About this exercise -
Retype the records below exactly as they stand, omitting the pictures.

══ The input ══

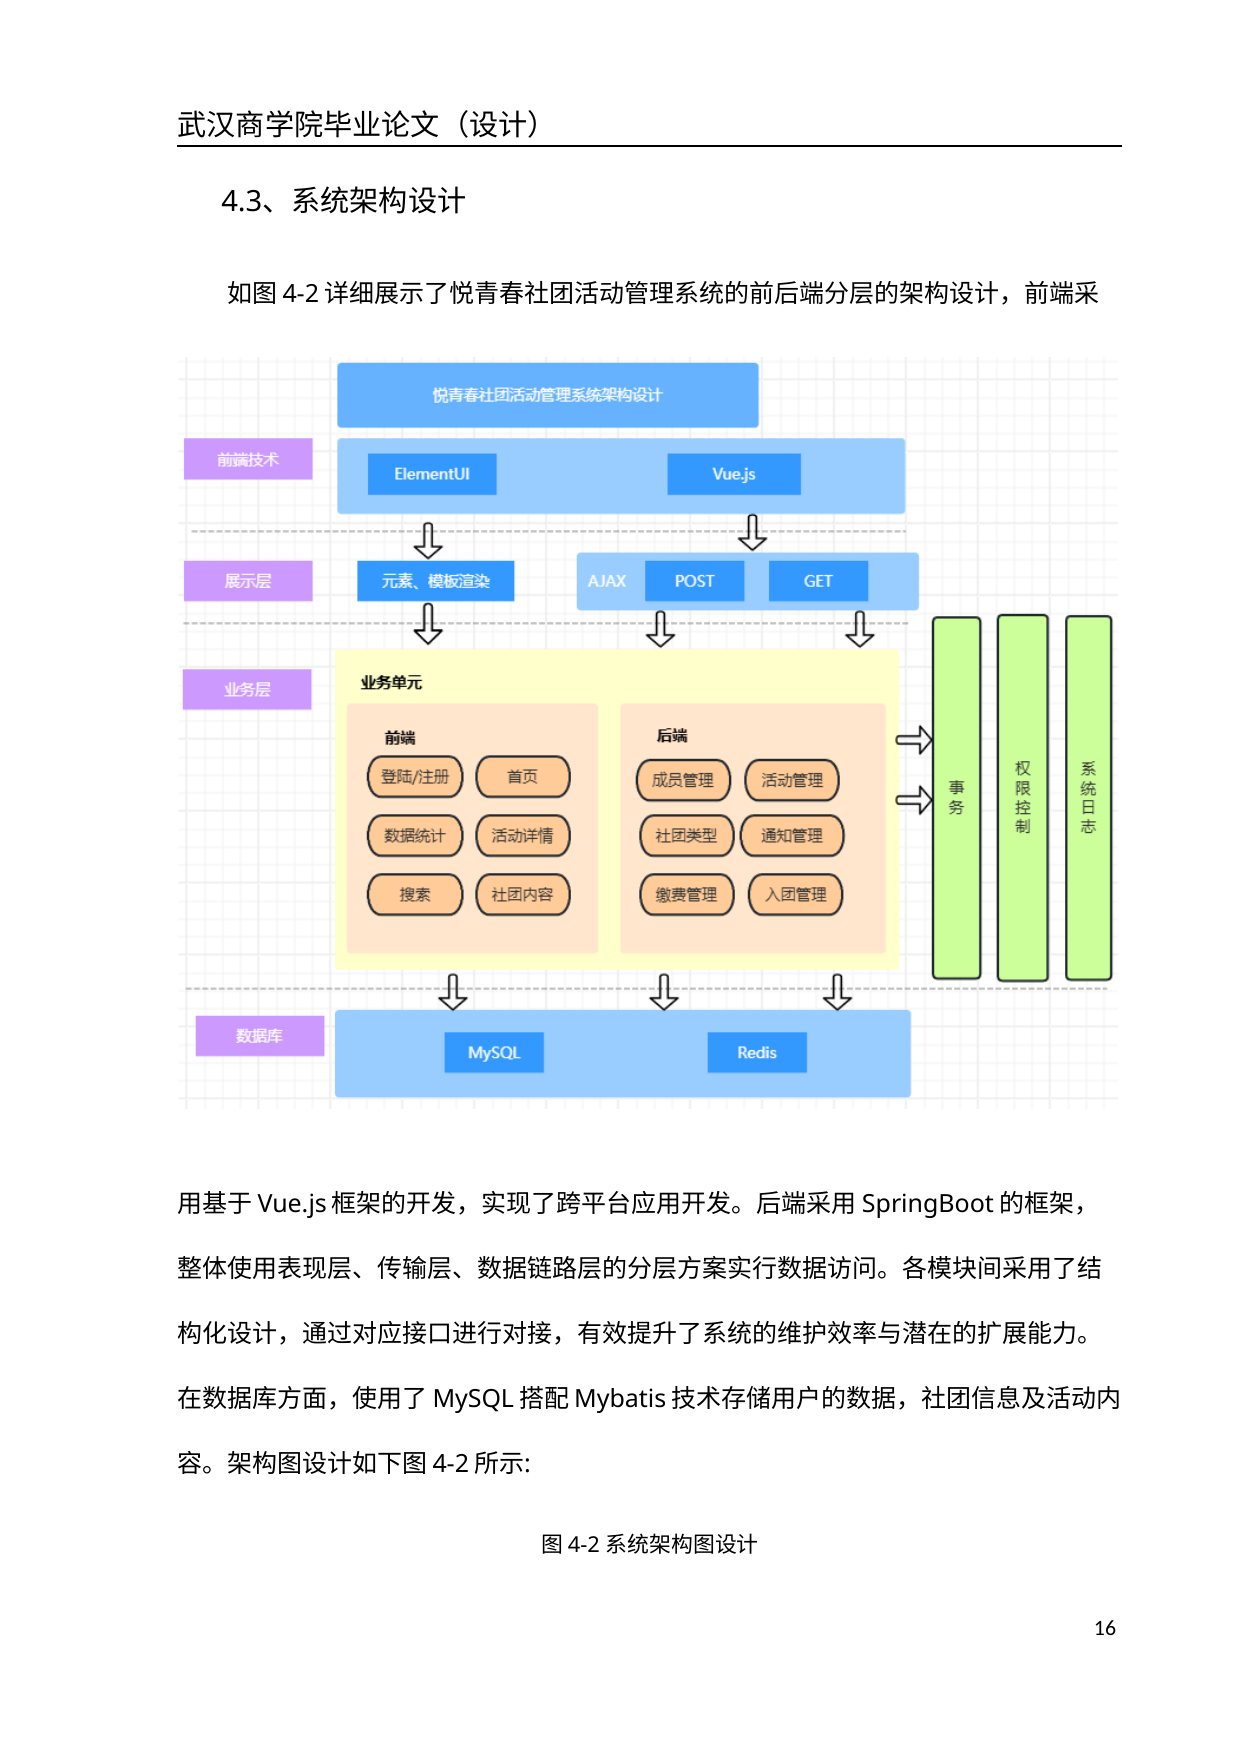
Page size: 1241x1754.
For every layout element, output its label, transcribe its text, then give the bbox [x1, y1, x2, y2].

text 如图4-2详细展示了悦青春社团活动管理系统的前后端分层的架构设计，前端采用基于Vue.js框架的开发，实现了跨平台应用开发。后端采用SpringBoot的框架，整体使用表现层、传输层、数据链路层的分层方案实行数据访问。各模块间采用了结构化设计，通过对应接口进行对接，有效提升了系统的维护效率与潜在的扩展能力。在数据库方面，使用了MySQL搭配Mybatis技术存储用户的数据，社团信息及活动内容。架构图设计如下图4-2所示: [177, 259, 1122, 1494]
text 图 4-2 系统架构图设计 [177, 1526, 1122, 1559]
subtitle 4.3、系统架构设计 [221, 167, 1122, 232]
picture [177, 357, 1117, 1107]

═══

Answer section -
Page size: 1241x1754.
For every layout element, output its label, transcribe its text, then give the bbox [x1, y1, x2, y2].

text 如图4-2详细展示了悦青春社团活动管理系统的前后端分层的架构设计，前端采用基于Vue.js框架的开发，实现了跨平台应用开发。后端采用SpringBoot的框架，整体使用表现层、传输层、数据链路层的分层方案实行数据访问。各模块间采用了结构化设计，通过对应接口进行对接，有效提升了系统的维护效率与潜在的扩展能力。在数据库方面，使用了MySQL搭配Mybatis技术存储用户的数据，社团信息及活动内容。架构图设计如下图4-2所示: [177, 259, 1122, 1494]
text 图 4-2 系统架构图设计 [177, 1526, 1122, 1559]
subtitle 4.3、系统架构设计 [221, 167, 1122, 232]
picture [177, 357, 1117, 1107]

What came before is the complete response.